When I mentioned my intent was to talk about "tubbies" this time round, Mr Maywrite asked me if the word was a Britishism or a Maryism. I cannot say either way, but will confirm right off the bat that the following is not about the colourful Teletubbies inhabiting the world of the popular British TV show for young children.
No, this essay is devoted to coffee containers and came about because only a couple of types of plastic bottles and jars are accepted locally for recycling. This means items without the appropriate magic numbers on their bases branding them as unwanted types of plastic must perforce be disposed of in the weekly bag of rubbish. However, not all of our numerical undesirables disappear that way, because we have amassed a collection of various sizes of coffee tubbies. Not surprising really, since being devotees of Satan's brew we generally get through even the largest sized container in about six weeks.
A quick survey of Casa Maywrite reveals several tubbies currently in use. A medium sized example in this very room holds spare light bulbs, an excellent way to store fragile items of that kind. Why light bulbs are sold in flimsy cardboard packaging when it takes a hacksaw to get into certain plastic-wrapped items is a mystery for the ages.
More of these lagniappe storage units lurk in three rooms and a porch. The tubby in the latter location houses sundry small garden tools as well as drop cloths and paintbrushes. Another office example holds small odds and ends of the type that tend to be found lurking in desk drawers.
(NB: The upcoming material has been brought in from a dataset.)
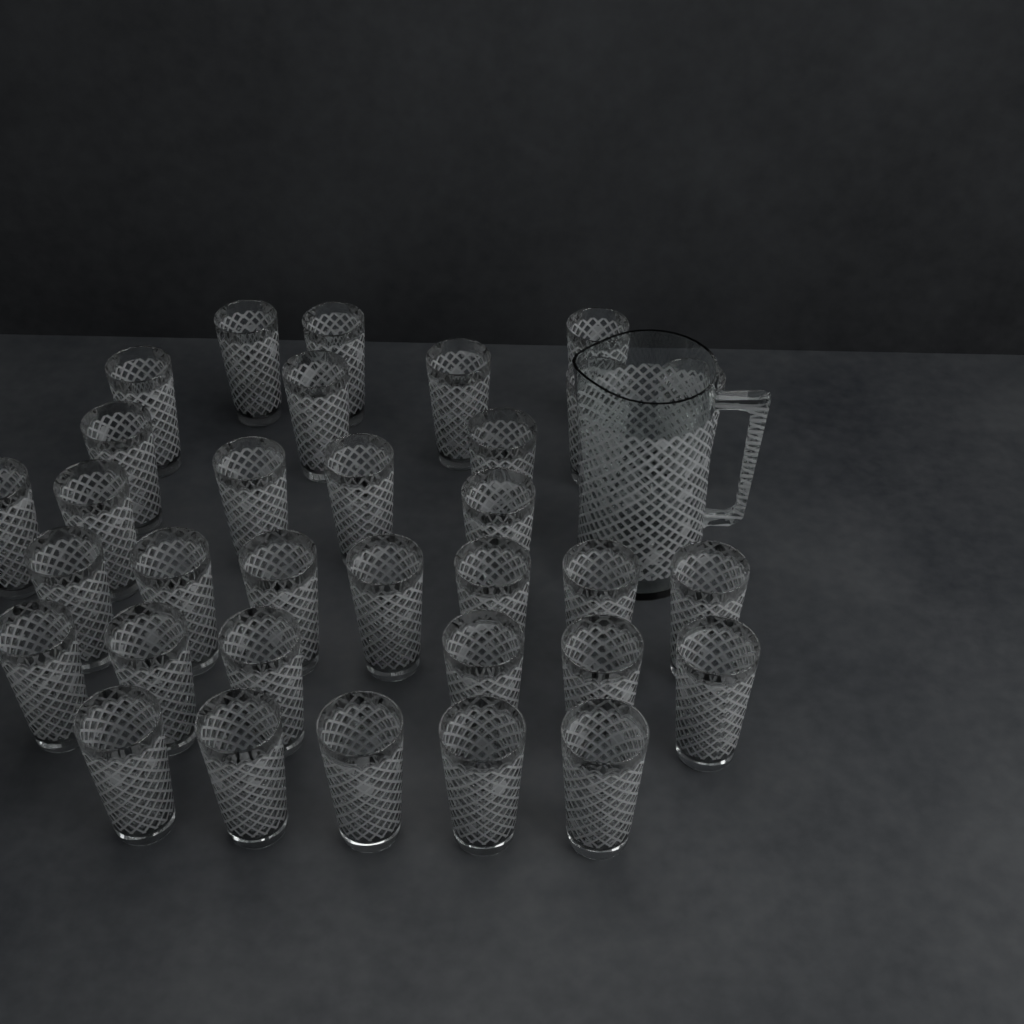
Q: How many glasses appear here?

Unfortunately neither of our desks include that most useful feature, so items such as envelopes, stamps, spare pens, and scissors are kept in their own tubby. There is the disadvantage that tubbies do not seem to spontaneously generate rubber bands and paper clips as desk drawers do.
There's another tubby in the bathroom housing the loo brush, and assorted hoover attachments lurk in the pantry tubby. Last summer one of the bigger containers proved really handy when carrying out a controlled pouring forth of wood stain, rather than attempting to wrassle with large tins reminiscent of British petroleum containment units, as Mr Maywrite put it. Which, he observed, in this country are still known as gas cans despite being made of plastic.
One of a procession of plumbers whose retirement accounts we have enlarged significantly the last couple of years asked if he could have one of our smaller tubbies, and we were glad to oblige. My guess is it will serve as a mini bucket in tighter plumbing spots. We have used one as a temporary bucket when the kitchen sink sprang a leak and of course they are also useful when dealing with other tasks involving water.
Leading subscribers further around a grand tour of the premises, observe the fine example of the largest type of tubby residing on the kitchen counter. We pressed it into service some time since to store wet rubbish such as coffee grounds, fruit peelings, and eggshells. Its capacity is large and keeping it tightly lidded until it the time came to dispose of its contents has proved particularly useful during east coast heat waves.
Another attraction of these handy items: stores expect you to pay for specialised containers for various sorts of clutter, but tubbies are free. Which reminds me there's one containing loose change in the kitchen but their use extends further: they serve as the subject for an essay when the idea fairy goes missing.